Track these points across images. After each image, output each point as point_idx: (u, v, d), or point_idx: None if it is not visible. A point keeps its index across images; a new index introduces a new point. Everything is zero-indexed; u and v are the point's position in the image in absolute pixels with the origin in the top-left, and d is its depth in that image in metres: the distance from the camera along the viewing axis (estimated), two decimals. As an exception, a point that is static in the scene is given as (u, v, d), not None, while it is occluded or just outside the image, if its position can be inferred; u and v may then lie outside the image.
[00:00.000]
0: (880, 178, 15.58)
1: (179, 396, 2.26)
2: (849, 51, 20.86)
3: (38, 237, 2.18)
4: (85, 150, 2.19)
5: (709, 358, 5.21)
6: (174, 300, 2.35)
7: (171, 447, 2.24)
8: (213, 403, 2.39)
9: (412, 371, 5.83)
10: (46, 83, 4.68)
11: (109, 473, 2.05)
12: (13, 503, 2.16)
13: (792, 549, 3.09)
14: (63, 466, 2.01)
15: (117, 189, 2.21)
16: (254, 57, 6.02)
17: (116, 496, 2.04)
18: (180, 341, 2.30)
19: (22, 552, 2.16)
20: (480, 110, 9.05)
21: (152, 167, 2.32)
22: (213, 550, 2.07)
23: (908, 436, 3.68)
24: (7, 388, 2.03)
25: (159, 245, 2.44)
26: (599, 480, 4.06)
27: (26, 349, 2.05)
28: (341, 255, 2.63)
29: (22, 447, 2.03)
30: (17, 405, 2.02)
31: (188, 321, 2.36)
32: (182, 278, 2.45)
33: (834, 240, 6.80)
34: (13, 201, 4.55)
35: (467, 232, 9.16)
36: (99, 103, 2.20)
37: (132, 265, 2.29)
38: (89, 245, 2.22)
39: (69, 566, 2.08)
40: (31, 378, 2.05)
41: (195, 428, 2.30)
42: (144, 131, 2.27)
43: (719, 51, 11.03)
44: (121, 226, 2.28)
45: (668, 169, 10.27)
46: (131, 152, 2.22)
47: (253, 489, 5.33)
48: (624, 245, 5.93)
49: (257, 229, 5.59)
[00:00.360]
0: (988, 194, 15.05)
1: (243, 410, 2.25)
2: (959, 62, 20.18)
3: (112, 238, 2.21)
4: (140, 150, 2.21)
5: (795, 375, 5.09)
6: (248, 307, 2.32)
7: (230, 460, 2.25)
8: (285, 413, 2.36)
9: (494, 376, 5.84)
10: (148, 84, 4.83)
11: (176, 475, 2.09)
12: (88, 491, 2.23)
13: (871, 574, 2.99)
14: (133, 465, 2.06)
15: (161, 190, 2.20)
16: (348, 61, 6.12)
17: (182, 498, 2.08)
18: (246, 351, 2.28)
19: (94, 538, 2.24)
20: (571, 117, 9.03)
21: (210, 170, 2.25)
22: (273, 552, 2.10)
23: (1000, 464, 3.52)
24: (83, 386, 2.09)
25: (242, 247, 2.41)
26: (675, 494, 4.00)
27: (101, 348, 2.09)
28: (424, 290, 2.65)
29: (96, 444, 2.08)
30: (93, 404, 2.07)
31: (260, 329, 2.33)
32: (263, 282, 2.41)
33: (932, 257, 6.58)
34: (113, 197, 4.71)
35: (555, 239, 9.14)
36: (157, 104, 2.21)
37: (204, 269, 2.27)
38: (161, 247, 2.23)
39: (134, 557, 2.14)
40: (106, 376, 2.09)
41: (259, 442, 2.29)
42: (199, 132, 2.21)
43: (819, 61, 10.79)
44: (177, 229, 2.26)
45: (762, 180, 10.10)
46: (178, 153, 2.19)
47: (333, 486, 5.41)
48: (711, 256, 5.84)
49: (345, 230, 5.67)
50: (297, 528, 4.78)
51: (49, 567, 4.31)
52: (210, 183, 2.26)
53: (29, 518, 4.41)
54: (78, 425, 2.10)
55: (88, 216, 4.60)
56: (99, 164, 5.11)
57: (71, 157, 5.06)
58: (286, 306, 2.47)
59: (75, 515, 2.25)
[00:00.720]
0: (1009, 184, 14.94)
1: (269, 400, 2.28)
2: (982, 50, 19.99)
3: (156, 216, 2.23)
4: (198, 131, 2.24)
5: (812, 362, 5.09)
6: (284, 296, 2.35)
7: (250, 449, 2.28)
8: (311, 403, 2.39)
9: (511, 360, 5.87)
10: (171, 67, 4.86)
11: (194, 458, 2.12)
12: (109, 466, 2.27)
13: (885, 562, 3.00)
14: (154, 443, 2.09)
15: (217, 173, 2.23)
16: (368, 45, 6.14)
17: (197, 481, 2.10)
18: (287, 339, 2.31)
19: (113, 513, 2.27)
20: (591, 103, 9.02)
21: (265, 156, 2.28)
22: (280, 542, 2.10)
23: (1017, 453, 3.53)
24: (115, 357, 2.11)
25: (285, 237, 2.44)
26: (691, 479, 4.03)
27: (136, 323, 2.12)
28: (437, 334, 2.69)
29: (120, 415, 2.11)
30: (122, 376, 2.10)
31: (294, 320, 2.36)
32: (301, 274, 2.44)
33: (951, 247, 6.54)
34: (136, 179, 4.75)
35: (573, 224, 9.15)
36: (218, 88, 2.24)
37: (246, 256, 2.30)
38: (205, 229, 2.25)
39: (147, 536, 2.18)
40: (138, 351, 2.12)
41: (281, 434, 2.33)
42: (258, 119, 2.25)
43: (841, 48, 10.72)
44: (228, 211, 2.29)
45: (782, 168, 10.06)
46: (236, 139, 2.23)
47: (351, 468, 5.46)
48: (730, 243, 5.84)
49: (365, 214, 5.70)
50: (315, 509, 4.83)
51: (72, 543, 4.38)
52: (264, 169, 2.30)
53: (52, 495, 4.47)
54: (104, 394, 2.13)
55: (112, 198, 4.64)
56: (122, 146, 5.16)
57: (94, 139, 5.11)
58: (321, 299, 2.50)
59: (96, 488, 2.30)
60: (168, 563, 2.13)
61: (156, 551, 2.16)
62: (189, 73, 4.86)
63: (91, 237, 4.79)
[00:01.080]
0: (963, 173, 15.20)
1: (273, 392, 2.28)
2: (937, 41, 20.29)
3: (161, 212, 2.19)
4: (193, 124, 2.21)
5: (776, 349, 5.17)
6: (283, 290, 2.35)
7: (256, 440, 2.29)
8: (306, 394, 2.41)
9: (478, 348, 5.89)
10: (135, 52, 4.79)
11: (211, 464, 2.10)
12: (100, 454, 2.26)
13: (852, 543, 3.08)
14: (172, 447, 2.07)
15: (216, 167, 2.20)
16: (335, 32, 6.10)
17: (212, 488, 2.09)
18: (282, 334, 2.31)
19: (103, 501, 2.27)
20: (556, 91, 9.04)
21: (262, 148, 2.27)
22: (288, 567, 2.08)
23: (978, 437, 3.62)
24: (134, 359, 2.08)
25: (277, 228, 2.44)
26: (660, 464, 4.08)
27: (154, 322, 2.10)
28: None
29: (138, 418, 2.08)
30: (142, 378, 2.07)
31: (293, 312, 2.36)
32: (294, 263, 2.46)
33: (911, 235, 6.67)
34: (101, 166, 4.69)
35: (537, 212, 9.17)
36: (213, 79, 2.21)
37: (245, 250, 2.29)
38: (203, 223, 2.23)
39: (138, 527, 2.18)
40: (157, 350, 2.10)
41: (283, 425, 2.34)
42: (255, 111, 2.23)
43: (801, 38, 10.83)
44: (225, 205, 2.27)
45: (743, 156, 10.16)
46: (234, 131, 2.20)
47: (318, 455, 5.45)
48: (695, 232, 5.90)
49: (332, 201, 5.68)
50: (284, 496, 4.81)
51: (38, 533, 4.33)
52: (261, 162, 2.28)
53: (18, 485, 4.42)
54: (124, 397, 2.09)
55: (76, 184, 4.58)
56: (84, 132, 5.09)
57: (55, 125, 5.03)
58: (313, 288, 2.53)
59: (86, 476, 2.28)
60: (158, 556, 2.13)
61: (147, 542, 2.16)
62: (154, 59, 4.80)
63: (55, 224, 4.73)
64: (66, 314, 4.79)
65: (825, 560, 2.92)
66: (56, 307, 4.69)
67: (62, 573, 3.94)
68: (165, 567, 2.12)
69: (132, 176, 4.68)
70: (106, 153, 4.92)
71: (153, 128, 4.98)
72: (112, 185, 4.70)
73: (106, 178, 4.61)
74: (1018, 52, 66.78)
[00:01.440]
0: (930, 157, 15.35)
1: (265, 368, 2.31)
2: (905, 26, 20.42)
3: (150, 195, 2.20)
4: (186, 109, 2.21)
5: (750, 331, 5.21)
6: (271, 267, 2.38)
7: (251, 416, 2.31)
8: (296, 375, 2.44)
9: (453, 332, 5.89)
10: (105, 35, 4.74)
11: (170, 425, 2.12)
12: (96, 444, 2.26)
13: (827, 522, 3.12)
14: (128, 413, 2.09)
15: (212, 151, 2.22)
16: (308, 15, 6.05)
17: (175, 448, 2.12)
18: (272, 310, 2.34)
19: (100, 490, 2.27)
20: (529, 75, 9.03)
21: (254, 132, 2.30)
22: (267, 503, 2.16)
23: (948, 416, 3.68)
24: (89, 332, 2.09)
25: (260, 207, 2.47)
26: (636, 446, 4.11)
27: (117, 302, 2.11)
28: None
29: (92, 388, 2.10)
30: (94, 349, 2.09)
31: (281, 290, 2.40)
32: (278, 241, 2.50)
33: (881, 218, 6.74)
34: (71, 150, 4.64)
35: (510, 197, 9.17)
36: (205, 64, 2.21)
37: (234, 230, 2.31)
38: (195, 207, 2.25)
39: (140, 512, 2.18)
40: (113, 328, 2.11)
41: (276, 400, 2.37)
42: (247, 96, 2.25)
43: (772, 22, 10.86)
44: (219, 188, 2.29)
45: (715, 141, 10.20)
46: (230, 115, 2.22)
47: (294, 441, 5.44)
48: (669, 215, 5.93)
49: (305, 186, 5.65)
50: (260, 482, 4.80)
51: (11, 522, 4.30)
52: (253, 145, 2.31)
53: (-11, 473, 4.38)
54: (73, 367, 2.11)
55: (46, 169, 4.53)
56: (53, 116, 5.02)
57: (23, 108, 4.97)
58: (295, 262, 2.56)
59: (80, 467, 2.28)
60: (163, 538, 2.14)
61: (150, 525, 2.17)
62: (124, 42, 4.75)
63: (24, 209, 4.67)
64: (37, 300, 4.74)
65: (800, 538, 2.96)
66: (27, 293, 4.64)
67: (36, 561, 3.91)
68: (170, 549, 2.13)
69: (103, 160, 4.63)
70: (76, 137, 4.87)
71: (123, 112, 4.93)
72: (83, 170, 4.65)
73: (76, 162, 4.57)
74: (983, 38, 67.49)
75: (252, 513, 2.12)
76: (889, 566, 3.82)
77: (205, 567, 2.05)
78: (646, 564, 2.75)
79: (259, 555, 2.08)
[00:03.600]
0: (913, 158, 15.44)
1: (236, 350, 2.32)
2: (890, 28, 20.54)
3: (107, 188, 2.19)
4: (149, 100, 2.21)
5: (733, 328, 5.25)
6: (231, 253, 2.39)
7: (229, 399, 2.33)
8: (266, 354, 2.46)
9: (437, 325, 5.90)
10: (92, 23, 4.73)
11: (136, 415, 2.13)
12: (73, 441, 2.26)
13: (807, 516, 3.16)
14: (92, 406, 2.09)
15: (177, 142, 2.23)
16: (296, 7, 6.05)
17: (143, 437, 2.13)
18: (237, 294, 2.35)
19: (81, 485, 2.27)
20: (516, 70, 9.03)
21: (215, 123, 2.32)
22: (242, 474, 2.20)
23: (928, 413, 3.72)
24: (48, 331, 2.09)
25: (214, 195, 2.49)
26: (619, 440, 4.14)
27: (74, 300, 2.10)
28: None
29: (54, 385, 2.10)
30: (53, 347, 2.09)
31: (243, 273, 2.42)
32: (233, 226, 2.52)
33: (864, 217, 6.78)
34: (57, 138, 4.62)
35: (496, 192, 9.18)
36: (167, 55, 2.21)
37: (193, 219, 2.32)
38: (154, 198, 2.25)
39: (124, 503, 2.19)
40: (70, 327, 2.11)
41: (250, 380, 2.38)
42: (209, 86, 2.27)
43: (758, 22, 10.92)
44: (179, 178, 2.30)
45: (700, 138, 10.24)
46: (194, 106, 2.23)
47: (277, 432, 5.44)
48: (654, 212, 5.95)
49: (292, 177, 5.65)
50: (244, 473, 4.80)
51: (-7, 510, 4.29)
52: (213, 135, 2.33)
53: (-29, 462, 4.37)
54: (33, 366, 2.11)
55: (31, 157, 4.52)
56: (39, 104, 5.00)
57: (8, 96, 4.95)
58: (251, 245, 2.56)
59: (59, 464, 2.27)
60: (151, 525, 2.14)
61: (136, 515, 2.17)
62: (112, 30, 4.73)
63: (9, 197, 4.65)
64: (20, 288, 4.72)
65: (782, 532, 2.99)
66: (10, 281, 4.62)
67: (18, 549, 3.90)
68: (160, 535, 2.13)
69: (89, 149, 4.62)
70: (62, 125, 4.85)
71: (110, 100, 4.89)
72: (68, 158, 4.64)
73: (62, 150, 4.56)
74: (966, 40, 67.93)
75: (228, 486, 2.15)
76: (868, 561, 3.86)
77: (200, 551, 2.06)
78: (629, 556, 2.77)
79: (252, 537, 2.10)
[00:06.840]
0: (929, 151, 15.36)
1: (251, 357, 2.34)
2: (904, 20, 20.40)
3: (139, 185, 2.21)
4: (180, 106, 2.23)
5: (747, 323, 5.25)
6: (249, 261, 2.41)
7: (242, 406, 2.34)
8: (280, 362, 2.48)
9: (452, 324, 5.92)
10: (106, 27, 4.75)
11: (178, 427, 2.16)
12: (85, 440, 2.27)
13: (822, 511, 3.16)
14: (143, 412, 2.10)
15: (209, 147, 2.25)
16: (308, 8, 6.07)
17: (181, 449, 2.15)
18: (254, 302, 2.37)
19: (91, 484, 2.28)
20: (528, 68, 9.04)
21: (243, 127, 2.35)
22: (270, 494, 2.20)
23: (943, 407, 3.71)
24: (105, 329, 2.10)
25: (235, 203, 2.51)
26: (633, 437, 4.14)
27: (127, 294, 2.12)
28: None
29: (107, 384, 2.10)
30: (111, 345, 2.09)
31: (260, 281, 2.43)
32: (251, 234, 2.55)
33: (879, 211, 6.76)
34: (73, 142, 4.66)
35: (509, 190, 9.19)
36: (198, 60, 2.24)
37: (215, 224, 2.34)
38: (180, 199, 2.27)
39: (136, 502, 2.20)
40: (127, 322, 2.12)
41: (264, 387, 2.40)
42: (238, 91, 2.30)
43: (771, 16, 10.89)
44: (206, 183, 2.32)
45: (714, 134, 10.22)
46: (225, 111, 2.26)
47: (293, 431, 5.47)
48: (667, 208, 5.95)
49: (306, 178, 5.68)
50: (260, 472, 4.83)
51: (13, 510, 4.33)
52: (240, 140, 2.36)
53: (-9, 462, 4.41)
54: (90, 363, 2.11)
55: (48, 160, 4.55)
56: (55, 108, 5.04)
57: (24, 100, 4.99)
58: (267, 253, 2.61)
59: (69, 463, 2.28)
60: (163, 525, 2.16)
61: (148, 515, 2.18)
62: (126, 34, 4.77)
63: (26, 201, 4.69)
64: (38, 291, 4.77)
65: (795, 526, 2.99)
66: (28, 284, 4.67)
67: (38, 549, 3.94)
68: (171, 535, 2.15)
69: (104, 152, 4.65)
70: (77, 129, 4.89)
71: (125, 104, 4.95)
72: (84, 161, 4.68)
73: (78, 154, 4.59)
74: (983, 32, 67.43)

## TASK
With the line that has "12: (13, 503, 2.16)" as the first and the line that has "49: (257, 229, 5.59)" as the last, repeat exactly that run of lines above and no more.

## ANSWER TO THIS EXERCISE
12: (13, 503, 2.16)
13: (792, 549, 3.09)
14: (63, 466, 2.01)
15: (117, 189, 2.21)
16: (254, 57, 6.02)
17: (116, 496, 2.04)
18: (180, 341, 2.30)
19: (22, 552, 2.16)
20: (480, 110, 9.05)
21: (152, 167, 2.32)
22: (213, 550, 2.07)
23: (908, 436, 3.68)
24: (7, 388, 2.03)
25: (159, 245, 2.44)
26: (599, 480, 4.06)
27: (26, 349, 2.05)
28: (341, 255, 2.63)
29: (22, 447, 2.03)
30: (17, 405, 2.02)
31: (188, 321, 2.36)
32: (182, 278, 2.45)
33: (834, 240, 6.80)
34: (13, 201, 4.55)
35: (467, 232, 9.16)
36: (99, 103, 2.20)
37: (132, 265, 2.29)
38: (89, 245, 2.22)
39: (69, 566, 2.08)
40: (31, 378, 2.05)
41: (195, 428, 2.30)
42: (144, 131, 2.27)
43: (719, 51, 11.03)
44: (121, 226, 2.28)
45: (668, 169, 10.27)
46: (131, 152, 2.22)
47: (253, 489, 5.33)
48: (624, 245, 5.93)
49: (257, 229, 5.59)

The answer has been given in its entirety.